The house which Pelagia and the Amal had hired after their return to Alexandria, was one of the most splendid in the city. They had been now living there three months or more, and in that time Pelagia’s taste had supplied the little which it needed to convert it into a paradise of lazy luxury. She herself was wealthy; and her Gothic guests, overburdened with Roman spoils, the very use of which they could not understand, freely allowed her and her nymphs to throw away for them the treasures which they had won in many a fearful fight. What matter? If they had enough to eat, and more than enough to drink, how could the useless surplus of their riches be better spent than in keeping their ladies in good humour?.... And when it was all gone....they would go somewhere or other—who cared whither?—and win more. The whole world was before them waiting to be plundered, and they would fulfil their mission, whensoever it suited them. In the meantime they were in no hurry. Egypt furnished in profusion every sort of food which could gratify palates far more nice than theirs. And as for wine—few of them went to bed sober from one week’s end to another. Could the souls of warriors have more, even in the halls of Valhalla?
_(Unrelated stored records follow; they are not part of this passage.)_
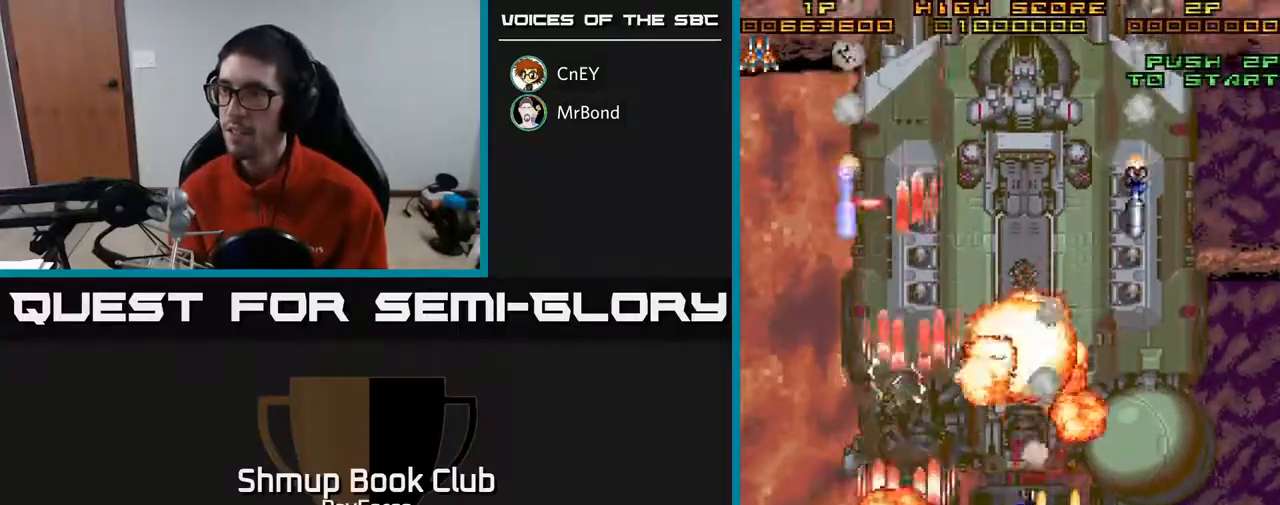
{"buttons": ["A"], "right_stick": "center", "events": [[33, "DPAD_DOWN", "up"], [83, "DPAD_UP", "down"], [117, "DPAD_LEFT", "up"], [167, "DPAD_RIGHT", "down"], [233, "DPAD_RIGHT", "up"], [500, "DPAD_UP", "up"]]}
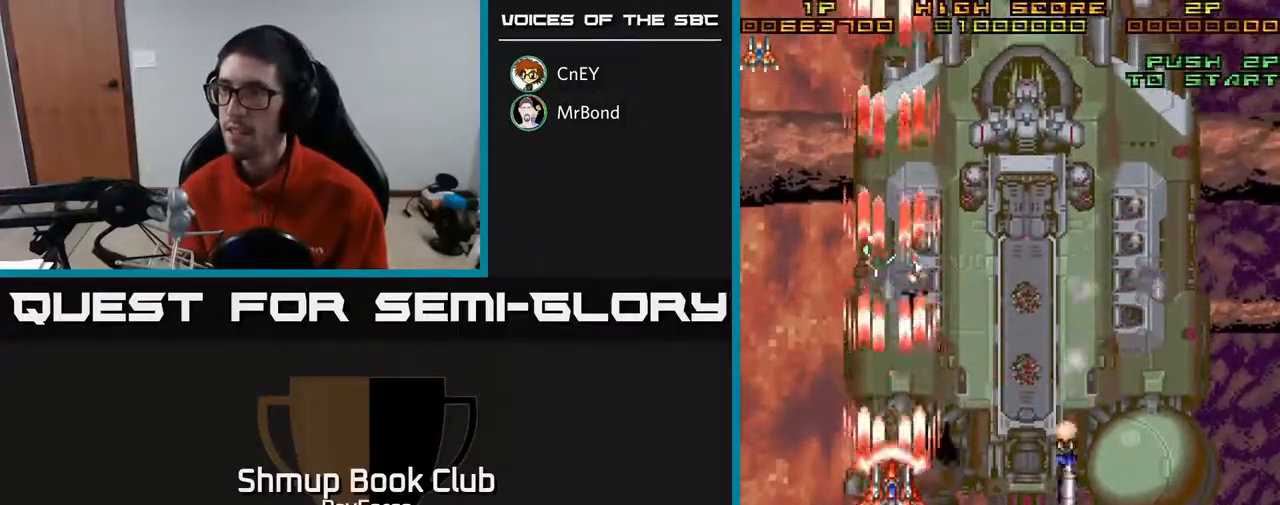
{"buttons": ["A", "X", "DPAD_DOWN"], "right_stick": "center", "events": [[50, "DPAD_UP", "down"], [67, "DPAD_RIGHT", "down"], [200, "DPAD_RIGHT", "up"], [300, "DPAD_UP", "up"], [333, "DPAD_DOWN", "down"], [417, "X", "down"]]}
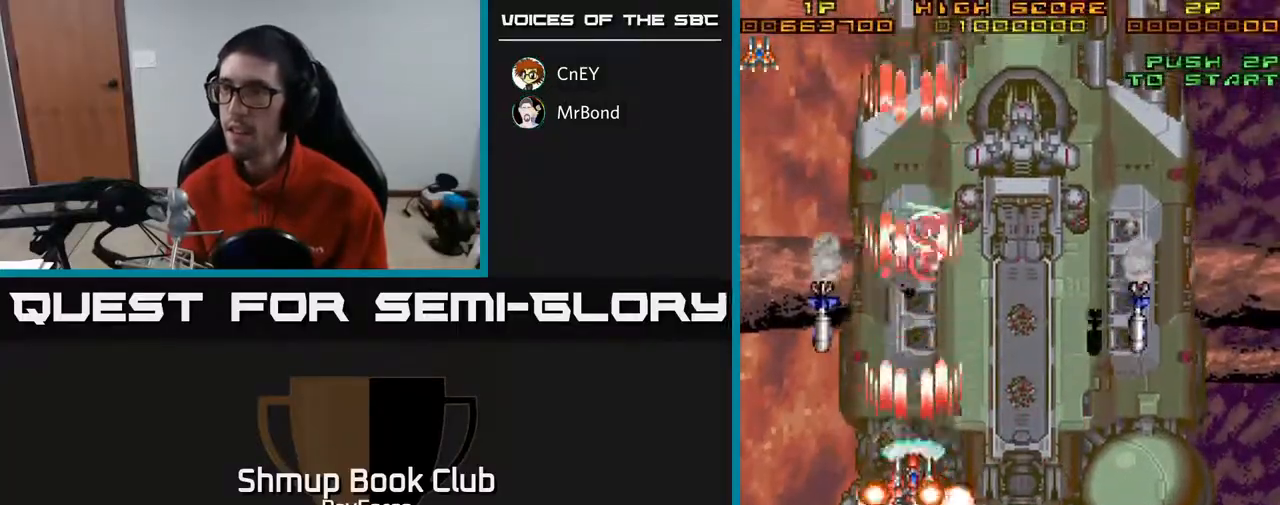
{"buttons": ["A", "DPAD_UP"], "right_stick": "center", "events": [[117, "X", "up"], [383, "DPAD_DOWN", "up"], [383, "DPAD_RIGHT", "down"], [417, "DPAD_UP", "down"], [483, "DPAD_RIGHT", "up"]]}
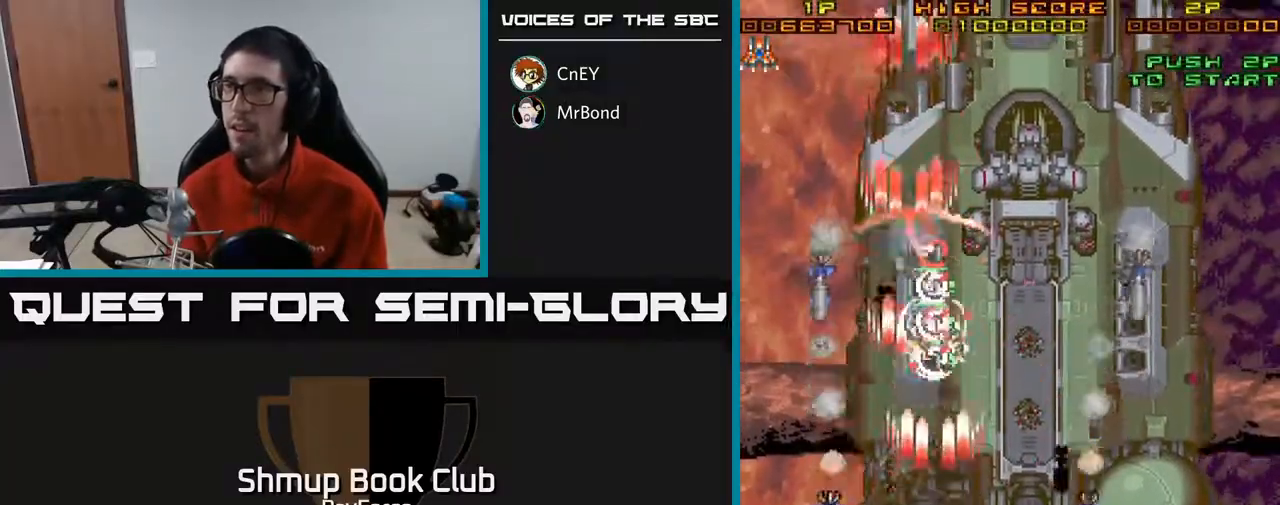
{"buttons": ["A", "DPAD_DOWN", "DPAD_RIGHT"], "right_stick": "center", "events": [[200, "DPAD_LEFT", "down"], [300, "DPAD_UP", "up"], [300, "X", "down"], [317, "DPAD_LEFT", "up"], [333, "DPAD_DOWN", "down"], [483, "X", "up"], [500, "DPAD_RIGHT", "down"]]}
So thought the party who occupied the inner court of the house, one blazing afternoon in the same week in which Cyril’s messenger had so rudely broken in on the repose of the Scetis. Their repose, at least, was still untouched. The great city roared without; Orestes plotted, and Cyril counterplotted, and the fate of a continent hung—or seemed to hang—trembling in the balance; but the turmoil of it no more troubled those lazy Titans within, than did the roll and rattle of the carriage-wheels disturb the parakeets and sunbirds which peopled, under an awning of gilded wire, the inner court of Pelagia’s house. Why should they fret themselves with it all? What was every fresh riot, execution, conspiracy, bankruptcy, but a sign—that the fruit was growing ripe for the plucking? Even Heraclian’s rebellion, and Orestes’ suspected conspiracy, were to the younger and coarser Goths a sort of child’s play, at which they could look on and laugh, and bet, from morning till night; while to the more cunning heads, such as Wulf and Smid, they were but signs of the general rottenness—new cracks in those great walls over which they intended, with a simple and boyish consciousness of power, to mount to victory when they chose.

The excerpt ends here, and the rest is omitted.